Russian in East Siberia and Kamchatka

Storage and documentation of the data

Since 1997 over 130 hours of DAT recordings were collected from members of the four target communities. They include narrations of wide stylistic variation (monologues, dialogs, interviews and like). Seeing the diversity and the amount of data which can be elicited from the recordings (not only in the field of linguistics, but also for ethnographical, historical and social studies) the main critical question is the storage and accessibility of the whole content. It is supposed that a digital technology of archiving of acoustic data developed in the Linguistic Laboratory of the Ruhr university will be used.
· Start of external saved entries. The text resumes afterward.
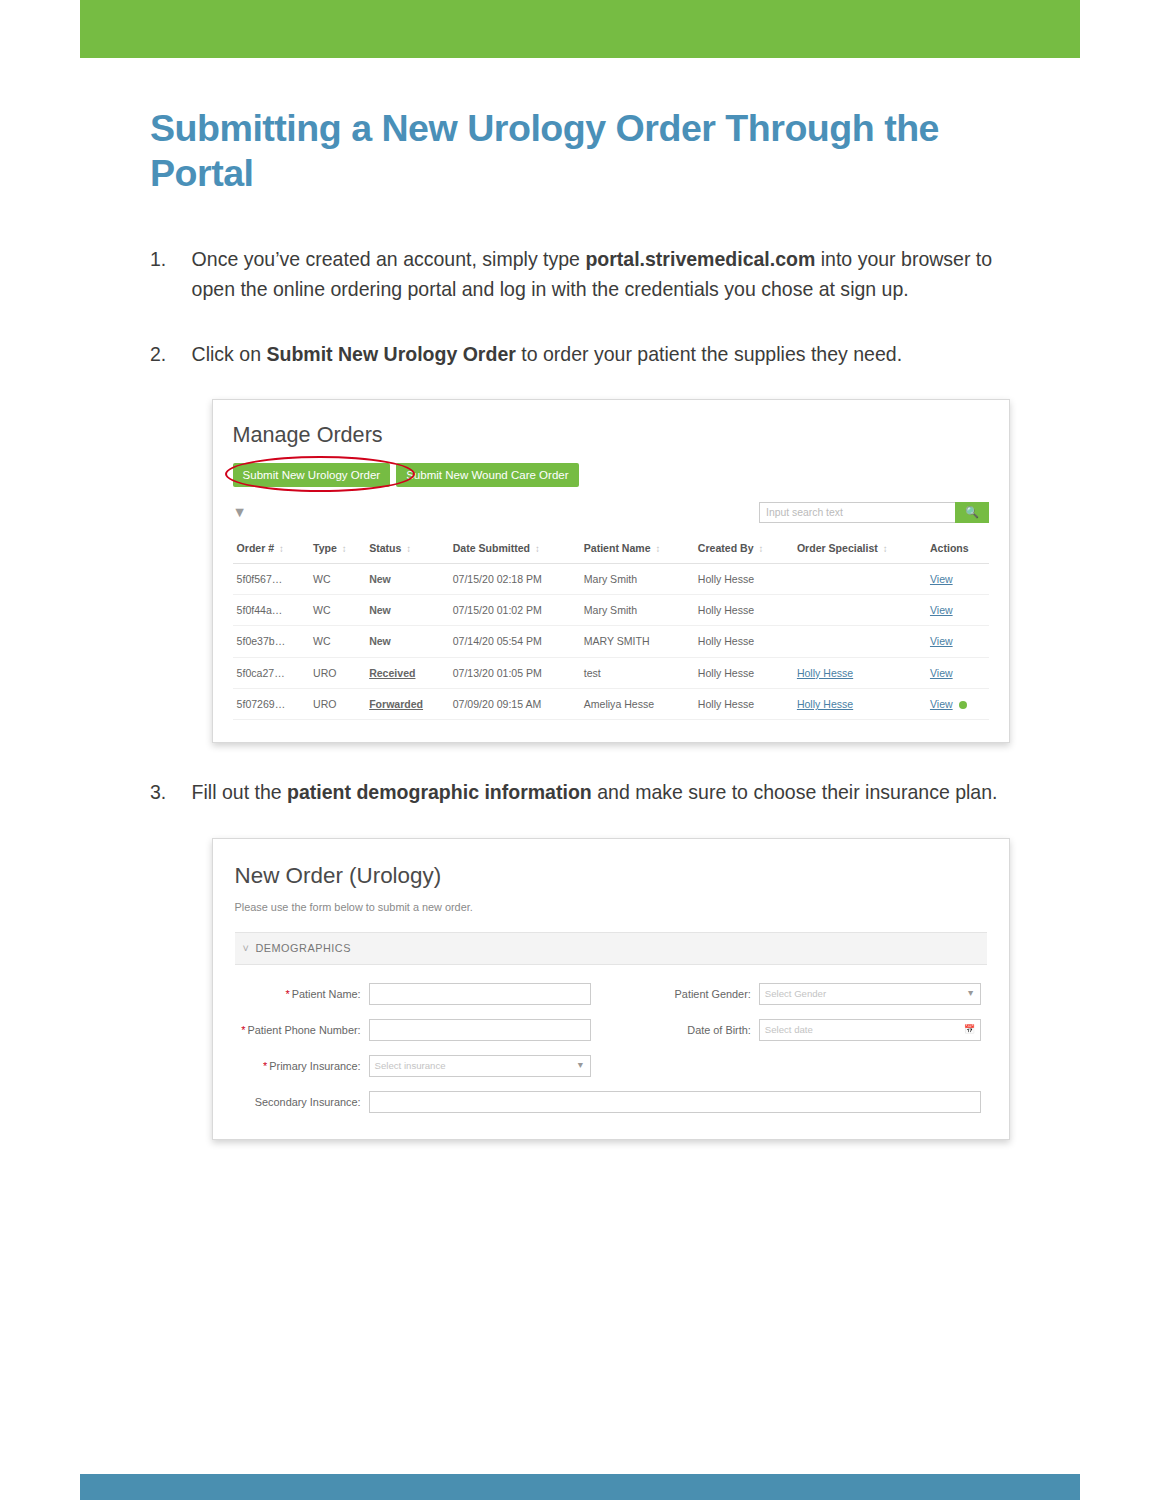Submitting a New Urology Order Through the Portal
Once you’ve created an account, simply type portal.strivemedical.com into your browser to open the online ordering portal and log in with the credentials you chose at sign up.
Click on Submit New Urology Order to order your patient the supplies they need.
Manage Orders
Submit New Urology Order Submit New Wound Care Order
▼
🔍
| Order # ↕ | Type ↕ | Status ↕ | Date Submitted ↕ | Patient Name ↕ | Created By ↕ | Order Specialist ↕ | Actions |
| --- | --- | --- | --- | --- | --- | --- | --- |
| 5f0f567… | WC | New | 07/15/20 02:18 PM | Mary Smith | Holly Hesse | | View |
| 5f0f44a… | WC | New | 07/15/20 01:02 PM | Mary Smith | Holly Hesse | | View |
| 5f0e37b… | WC | New | 07/14/20 05:54 PM | MARY SMITH | Holly Hesse | | View |
| 5f0ca27… | URO | Received | 07/13/20 01:05 PM | test | Holly Hesse | Holly Hesse | View |
| 5f07269… | URO | Forwarded | 07/09/20 09:15 AM | Ameliya Hesse | Holly Hesse | Holly Hesse | View |
Fill out the patient demographic information and make sure to choose their insurance plan.
New Order (Urology)
Please use the form below to submit a new order.
˅DEMOGRAPHICS
*Patient Name:
Patient Gender: Select Gender ▼
*Patient Phone Number:
Date of Birth: Select date 📅
*Primary Insurance: Select insurance ▼
Secondary Insurance:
The core of the technology is the processing of DAT recordings that allows storing long recordings as a number of short segments (tracks) on an audio CD. Each track has a duration of about 1–2 minutes and contains relatively self-sufficient context. A CD of this type allows playing back extracts of any length without pauses between tracks as well as quick and easy reference to a certain position in the text and in the corpus. The latter is provided by an detailed cataloguing in which each track has its own index and supplied by pertinent data including date and place of the recording, information about the speaker (e.g. age, education, origin), type of the narration (dialogue, monolog, etc.), topic(s), linguistic remarks, surrounding circumstances and technical terms of recording.. Standard audio format compatible with the vast majority of computers and various CD players make the archive accessible to every interested user. The apparent advantage of this technique is the maximum of exposure of the data since each extract included in a database, used for research or as an illustration will have exact reference to an audio CD number, track number and time position within a track.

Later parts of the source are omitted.